## Exercise
Rewrite the stretch of records from the line containing "Is there any" through the line containing "What is the sum of all values?", changing "values" to "data points" and keeping everything else the same. Leave the pictures out of your answer.

## Task data
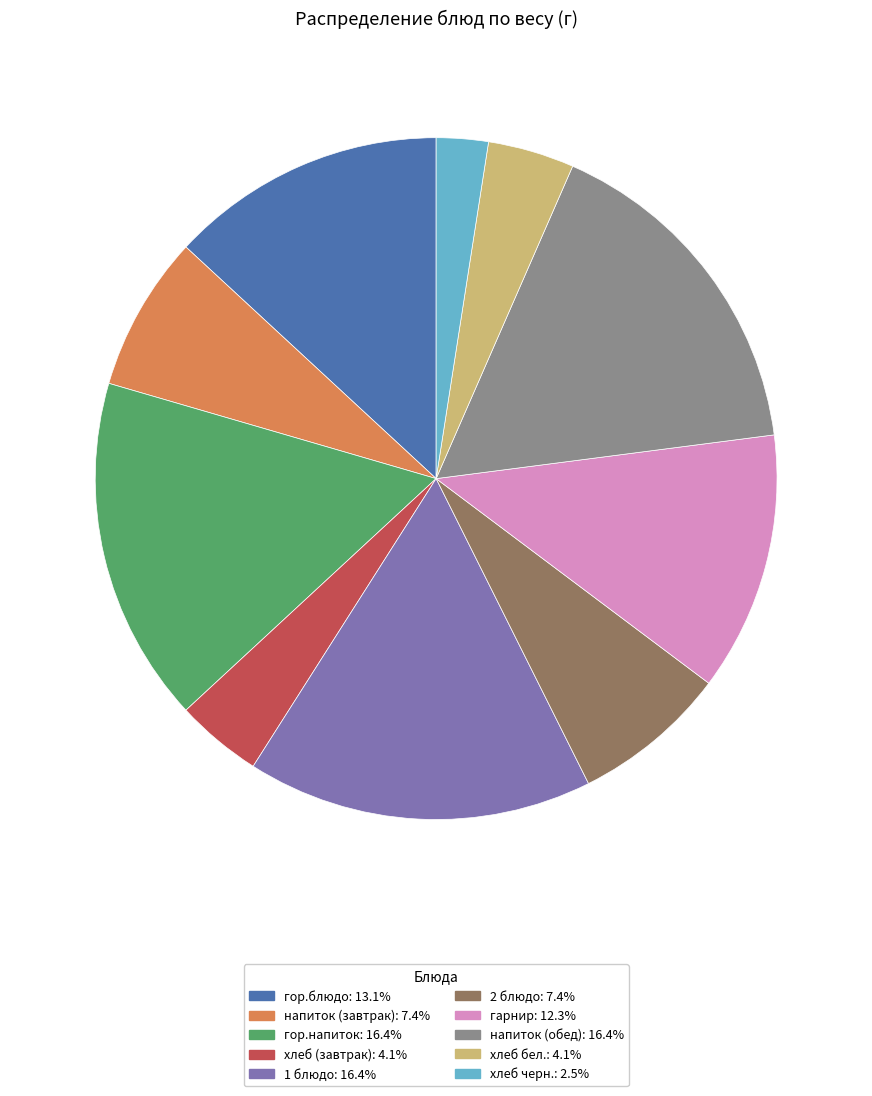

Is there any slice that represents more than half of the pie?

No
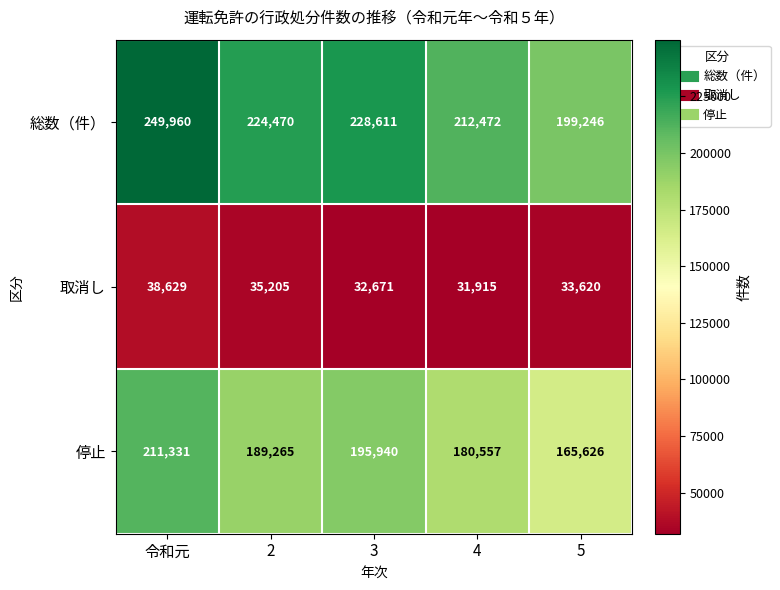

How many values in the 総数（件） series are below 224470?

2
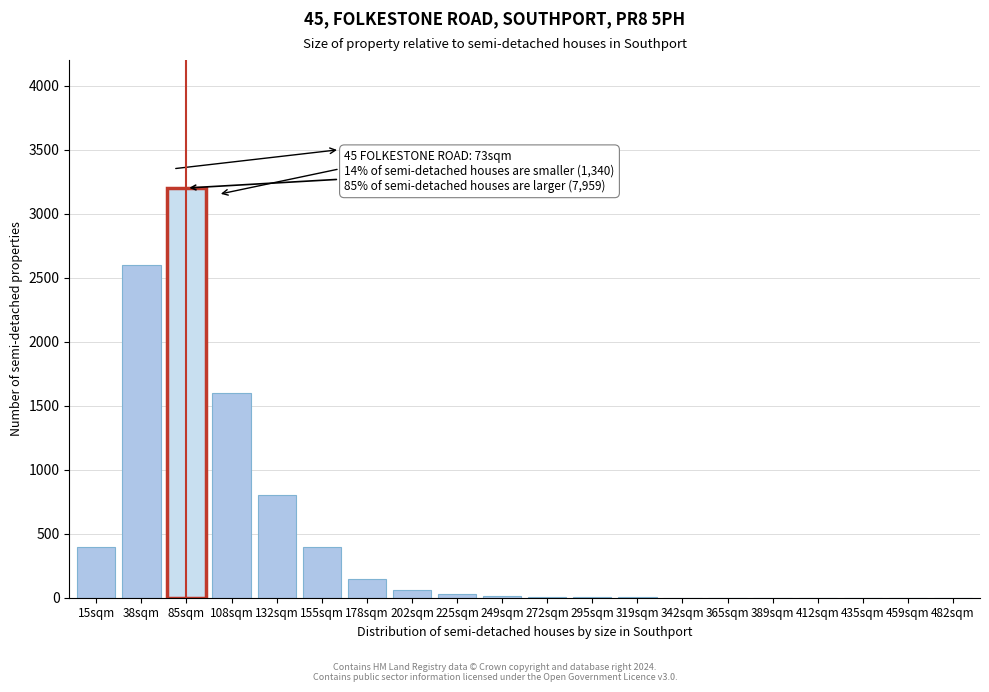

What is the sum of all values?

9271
==
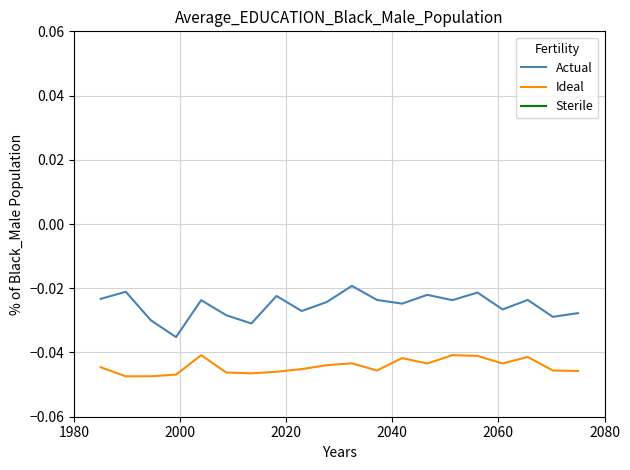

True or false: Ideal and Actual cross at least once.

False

## Solution
Is there any slice that represents more than half of the pie?

No

How many data points in the 総数（件） series are below 224470?

2

What is the sum of all data points?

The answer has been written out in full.